Research >> The ILIT R&D Methodology

R&D can be method-oriented or task-oriented. Many R&D groups in academia tend to concentrate on particular methods and techniques – algorithms, logics, formal languages, etc. – and then seek applications for evaluating and testing these methods. Task-oriented research starts with a real-world problem and then devise methods to best tackle it. (This distinction is, to a degree, an abstraction; in reality, many more factors play a role in the choice of research paradigm.) Both basic and applied research at ILIT is guided by our belief that the real breakthrough in language technologies will take place only if the computer systems will gain the capability to understand texts, not just to manipulate and compare uninterpreted or underinterpreted symbol strings on the basis of their occurrence in texts.

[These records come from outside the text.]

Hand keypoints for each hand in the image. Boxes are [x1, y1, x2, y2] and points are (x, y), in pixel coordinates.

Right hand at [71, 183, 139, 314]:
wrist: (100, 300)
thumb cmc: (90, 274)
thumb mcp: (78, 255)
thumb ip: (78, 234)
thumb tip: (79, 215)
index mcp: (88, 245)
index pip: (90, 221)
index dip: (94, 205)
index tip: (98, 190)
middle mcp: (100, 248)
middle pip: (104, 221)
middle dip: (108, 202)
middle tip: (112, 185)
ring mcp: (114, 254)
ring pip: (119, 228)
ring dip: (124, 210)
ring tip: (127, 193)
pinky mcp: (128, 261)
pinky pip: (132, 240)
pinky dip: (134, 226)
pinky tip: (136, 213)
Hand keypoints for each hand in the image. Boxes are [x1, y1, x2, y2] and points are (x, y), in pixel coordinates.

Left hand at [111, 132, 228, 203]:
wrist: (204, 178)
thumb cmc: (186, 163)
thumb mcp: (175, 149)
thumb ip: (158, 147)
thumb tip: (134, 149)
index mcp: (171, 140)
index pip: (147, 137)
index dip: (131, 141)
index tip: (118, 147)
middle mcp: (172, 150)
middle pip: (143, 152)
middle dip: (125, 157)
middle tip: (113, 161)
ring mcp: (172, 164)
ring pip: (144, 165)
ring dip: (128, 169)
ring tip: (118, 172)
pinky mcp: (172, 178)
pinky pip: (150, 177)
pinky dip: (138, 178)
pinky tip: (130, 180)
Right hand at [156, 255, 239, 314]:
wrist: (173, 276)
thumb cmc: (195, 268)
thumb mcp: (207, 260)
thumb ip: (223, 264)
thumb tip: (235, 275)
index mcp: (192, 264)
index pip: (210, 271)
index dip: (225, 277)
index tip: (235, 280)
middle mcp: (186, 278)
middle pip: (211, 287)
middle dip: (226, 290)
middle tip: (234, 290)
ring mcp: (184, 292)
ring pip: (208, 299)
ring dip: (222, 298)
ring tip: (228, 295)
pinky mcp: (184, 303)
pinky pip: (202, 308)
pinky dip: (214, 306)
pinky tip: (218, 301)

To attain this capability, computer systems must become self-aware and aware of the world that surrounds them. They must internalize descriptions of kinds of events and objects (both physical and mental) that exist in the world; they must be able to model their own goals and plans; they must also be aware of other intelligent agents and their goals, plans and knowledge. Finally, in order to model intelligent communication with humans, the systems must internalize the knowledge about one or more human languages, including the connections between elements of language and elements of their internal world model.

In view of the above, the main line of ILIT’s basic research is devoted to the many and various facets of extracting and manipulating meaning in natural languages. Since our goal is to build comprehensive working systems (rather than develop limited-purview theories), we cannot work on semantics in isolation; determination and manipulation of meaning relies on computational descriptions of several non-semantic strata of language: ecology, lexis, morphology and syntax – in addition to semantics proper. Our approach is strictly computational – we are developing algorithms and building systems for text analysis that result in meaning specification as well as for text synthesis on the basis of its meaning. Our approach integrates rule-based and corpus-based methods, in that the conditions in our processing rules may include both linguistically and ontologically motivated constraints and results of frequency and co-occurrence analysis of text elements in corpora.

Our basic scientific paradigm, incorporating all of the above facets, is embodied in the theory of ontological semantics. This theory is realized as a society of “microtheories” of particular language and world phenomena. This arrangement helps to organize the vast descriptive and computational enterprise. It also makes it possible to “import” descriptions available for particular phenomena and then adapt them for our needs. At the center of our current basic research are a number of lexical-semantic microtheories as well as the study of reference.

Adding treatment of meaning in various languages to the battery of existing natural language processing technologies is the mainstay of ILIT’s applications research.

Development of tools and knowledge resources to support our basic and applied research has been an important component of our work.